# WHAT YOU HAVE TO DO:
Take the line that contains "Annotated regions visible" and each line after it in the material below, and transcribe them exactly, stopping at the end.

# SUPPLIED RECORDS:
___

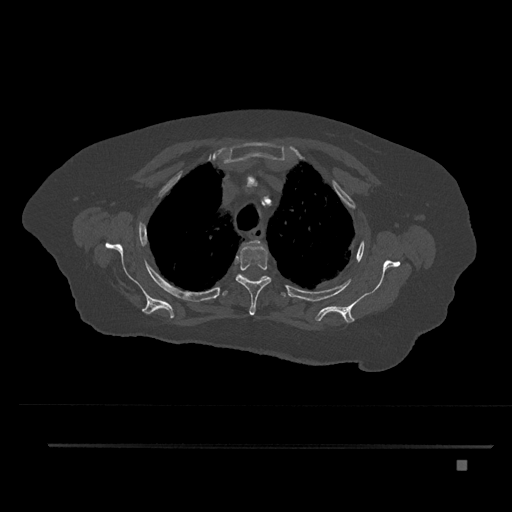
CT including the spine, one axial slice; position 633 of 797 along the scan axis; 120 kVp; bone window (W 1800 / L 400 HU); 0.5 mm slice thickness; 512 × 512 image matrix. Patient: female, 76 years. Case-level facts recorded for this patient, not image findings: primary cancer: lung.
Annotated regions visible in this slice (semi-automatically segmented with operator editing):
- T2 vertebra: bounding box [x1, y1, x2, y2] px = [242, 240, 264, 246]
- T3 vertebra: [235, 245, 272, 315]
- T4 vertebra: [223, 274, 286, 297]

___

# ANSWER BOX:
Annotated regions visible in this slice (semi-automatically segmented with operator editing):
- T2 vertebra: bounding box [x1, y1, x2, y2] px = [242, 240, 264, 246]
- T3 vertebra: [235, 245, 272, 315]
- T4 vertebra: [223, 274, 286, 297]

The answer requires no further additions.